The piece of history related by Night and Fog begins in 1939, with the planning and projection of the fields ("a concentration camp is built as a stadium or a hotel"), passing to the description of the configuration of fields and its logistical aspects: how the prisoners arrive at the site, their hair is shaved, they are dressed all equal (the famous striped "pajamas"), numbers tattoo in their arms, a colored triangle isayswhy are they tere (yellow triangle for Jews, red for political prisoners, etc.). The camps are organized as real cities, with its own hierarchy, its hospitals, brothels and even a prison. The report of the sub-human conditions and day-to-day, full of misery and death, of the prisoners is illustrated with archival images and the contrast between these images and those captured by Resnais of the empty fields in 1955. At one point, the text highlights the impossibility of seeing the horror: "We can't hope to capture this reality? (...) No description, no image can reveal their true dimension (...) we can not show more than the shell, the surface. "

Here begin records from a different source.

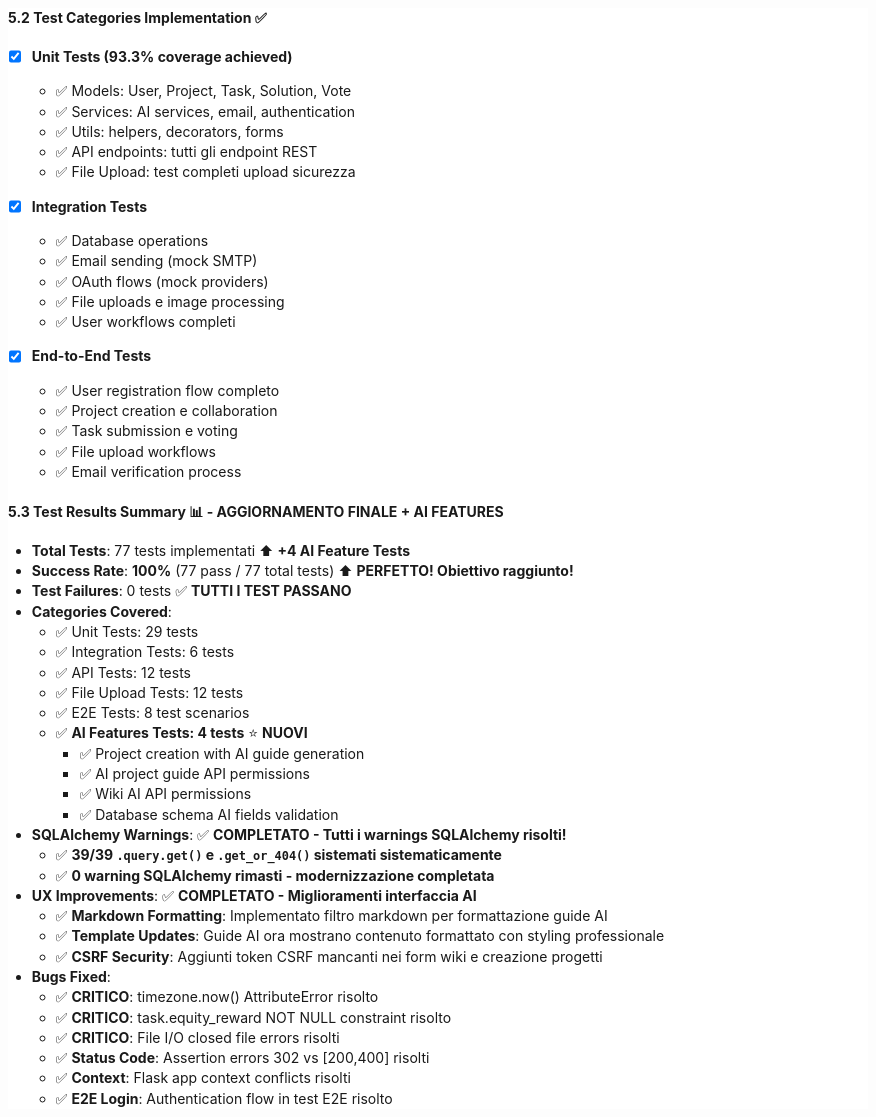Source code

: #### 5.2 Test Categories Implementation ✅
- [x] **Unit Tests (93.3% coverage achieved)**
  - ✅ Models: User, Project, Task, Solution, Vote
  - ✅ Services: AI services, email, authentication
  - ✅ Utils: helpers, decorators, forms
  - ✅ API endpoints: tutti gli endpoint REST
  - ✅ File Upload: test completi upload sicurezza

- [x] **Integration Tests**
  - ✅ Database operations
  - ✅ Email sending (mock SMTP)
  - ✅ OAuth flows (mock providers)
  - ✅ File uploads e image processing
  - ✅ User workflows completi

- [x] **End-to-End Tests**
  - ✅ User registration flow completo
  - ✅ Project creation e collaboration
  - ✅ Task submission e voting
  - ✅ File upload workflows
  - ✅ Email verification process

#### 5.3 Test Results Summary 📊 - **AGGIORNAMENTO FINALE + AI FEATURES**
- **Total Tests**: 77 tests implementati ⬆️ **+4 AI Feature Tests**
- **Success Rate**: **100%** (77 pass / 77 total tests) ⬆️ **PERFETTO! Obiettivo raggiunto!**
- **Test Failures**: 0 tests ✅ **TUTTI I TEST PASSANO**
- **Categories Covered**:
  - ✅ Unit Tests: 29 tests
  - ✅ Integration Tests: 6 tests  
  - ✅ API Tests: 12 tests
  - ✅ File Upload Tests: 12 tests
  - ✅ E2E Tests: 8 test scenarios
  - ✅ **AI Features Tests: 4 tests** ⭐ **NUOVI**
    - ✅ Project creation with AI guide generation
    - ✅ AI project guide API permissions 
    - ✅ Wiki AI API permissions
    - ✅ Database schema AI fields validation
- **SQLAlchemy Warnings**: ✅ **COMPLETATO - Tutti i warnings SQLAlchemy risolti!**
  - ✅ **39/39 `.query.get()` e `.get_or_404()` sistemati sistematicamente**
  - ✅ **0 warning SQLAlchemy rimasti - modernizzazione completata**
- **UX Improvements**: ✅ **COMPLETATO - Miglioramenti interfaccia AI**
  - ✅ **Markdown Formatting**: Implementato filtro markdown per formattazione guide AI  
  - ✅ **Template Updates**: Guide AI ora mostrano contenuto formattato con styling professionale
  - ✅ **CSRF Security**: Aggiunti token CSRF mancanti nei form wiki e creazione progetti
- **Bugs Fixed**: 
  - ✅ **CRITICO**: timezone.now() AttributeError risolto
  - ✅ **CRITICO**: task.equity_reward NOT NULL constraint risolto
  - ✅ **CRITICO**: File I/O closed file errors risolti
  - ✅ **Status Code**: Assertion errors 302 vs [200,400] risolti
  - ✅ **Context**: Flask app context conflicts risolti
  - ✅ **E2E Login**: Authentication flow in test E2E risolto
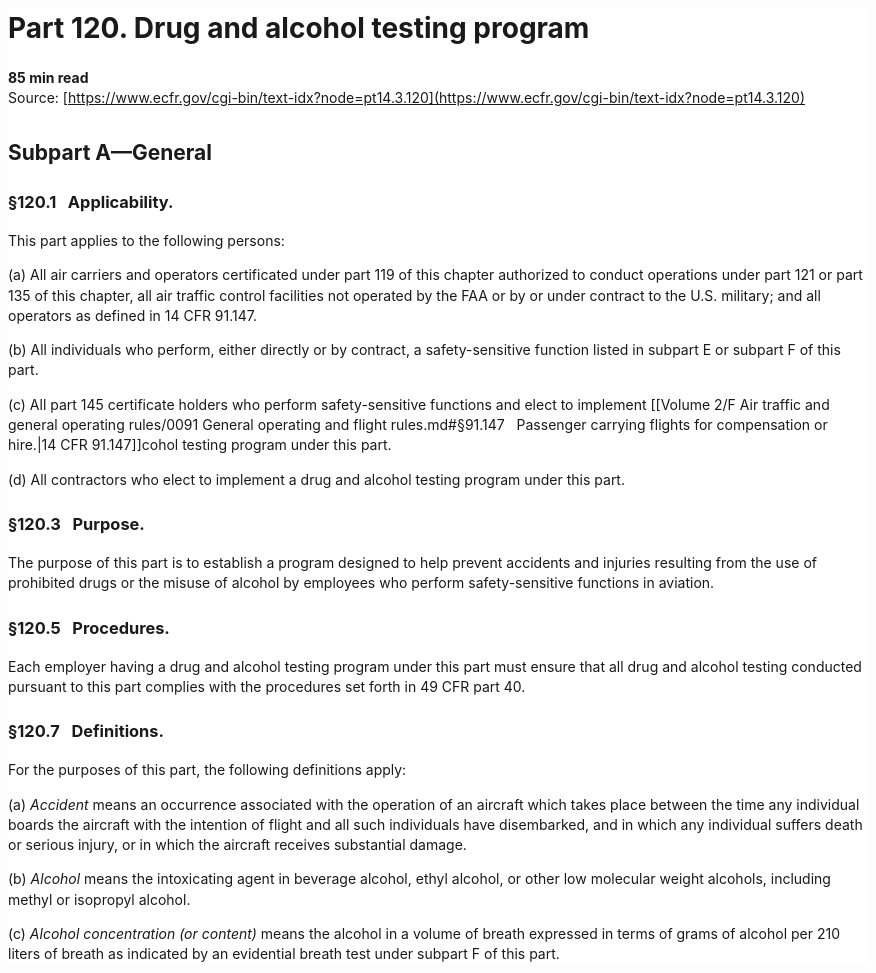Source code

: # Part 120. Drug and alcohol testing program
**85 min read**  
Source: [https://www.ecfr.gov/cgi-bin/text-idx?node=pt14.3.120](https://www.ecfr.gov/cgi-bin/text-idx?node=pt14.3.120)

<div>

## Subpart A—General

### §120.1   Applicability.

This part applies to the following persons:

\(a\) All air carriers and operators certificated under part 119 of this chapter authorized to conduct operations under part 121 or part 135 of this chapter, all air traffic control facilities not operated by the FAA or by or under contract to the U.S. military; and all operators as defined in 14 CFR 91.147.

\(b\) All individuals who perform, either directly or by contract, a safety-sensitive function listed in subpart E or subpart F of this part.

\(c\) All part 145 certificate holders who perform safety-sensitive functions and elect to implement [[Volume 2/F Air traffic and general operating rules/0091 General operating and flight rules.md#§91.147   Passenger carrying flights for compensation or hire.|14 CFR 91.147]]cohol testing program under this part.

\(d\) All contractors who elect to implement a drug and alcohol testing program under this part.

### §120.3   Purpose.

The purpose of this part is to establish a program designed to help prevent accidents and injuries resulting from the use of prohibited drugs or the misuse of alcohol by employees who perform safety-sensitive functions in aviation.

### §120.5   Procedures.

Each employer having a drug and alcohol testing program under this part must ensure that all drug and alcohol testing conducted pursuant to this part complies with the procedures set forth in 49 CFR part 40.

### §120.7   Definitions.

For the purposes of this part, the following definitions apply:

\(a\) *Accident* means an occurrence associated with the operation of an aircraft which takes place between the time any individual boards the aircraft with the intention of flight and all such individuals have disembarked, and in which any individual suffers death or serious injury, or in which the aircraft receives substantial damage.

\(b\) *Alcohol* means the intoxicating agent in beverage alcohol, ethyl alcohol, or other low molecular weight alcohols, including methyl or isopropyl alcohol.

\(c\) *Alcohol concentration (or content)* means the alcohol in a volume of breath expressed in terms of grams of alcohol per 210 liters of breath as indicated by an evidential breath test under subpart F of this part.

Night and Fog focus, also, as might be expected, the "final solution." The crematoria are planned and built with the help of the prisoners themselves. These buildings, wich in 1955, serve as the backdrop for tourist photos were a few years earlier, a factory of bodies. Efficiency is also present in killing: "Killing by hand takes time." The text of Caryol describes the method used, while the images show us the bodies treated as objects, pieces of meat without dignity. With the hair, they made up tissue, with bones fertilizer, with bodies manufactured soap. Images of mountains of glasses, combs, hair (the endless pile of hair is one of the most striking images in the film) are just traces, denouncing the monstrosity but unable to express it fully.

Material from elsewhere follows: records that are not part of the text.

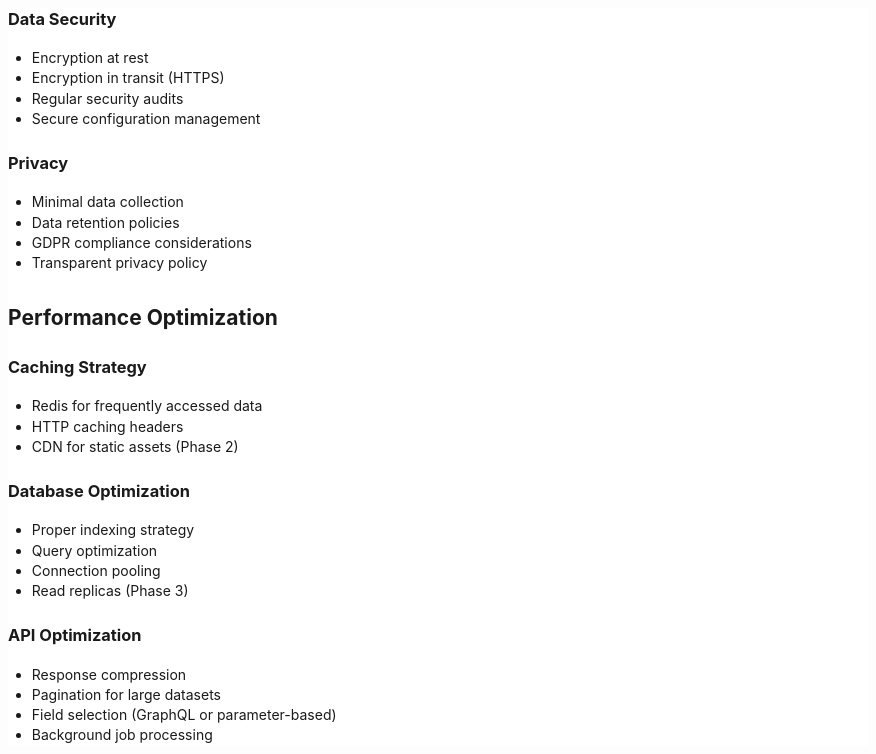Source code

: ### Data Security
- Encryption at rest
- Encryption in transit (HTTPS)
- Regular security audits
- Secure configuration management

### Privacy
- Minimal data collection
- Data retention policies
- GDPR compliance considerations
- Transparent privacy policy

## Performance Optimization

### Caching Strategy
- Redis for frequently accessed data
- HTTP caching headers
- CDN for static assets (Phase 2)

### Database Optimization
- Proper indexing strategy
- Query optimization
- Connection pooling
- Read replicas (Phase 3)

### API Optimization
- Response compression
- Pagination for large datasets
- Field selection (GraphQL or parameter-based)
- Background job processing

The film ends with a question and a warning. Given the Nuremberg trials and the denial of responsibility on the part of all participants, Resnais asks: "So who is responsible?". This question is asked, suggesting that we must be vigilant and not let settle oblivion.
The theme of memory / forgetfulness and its importance is recurrent in the work of the filmmaker, who continued to exploit it in films like Hiroshima mon Amour (which, again, deals directly with the scars of World War II), L'anné dernière Marienbad and Je t'aime Je t'aime.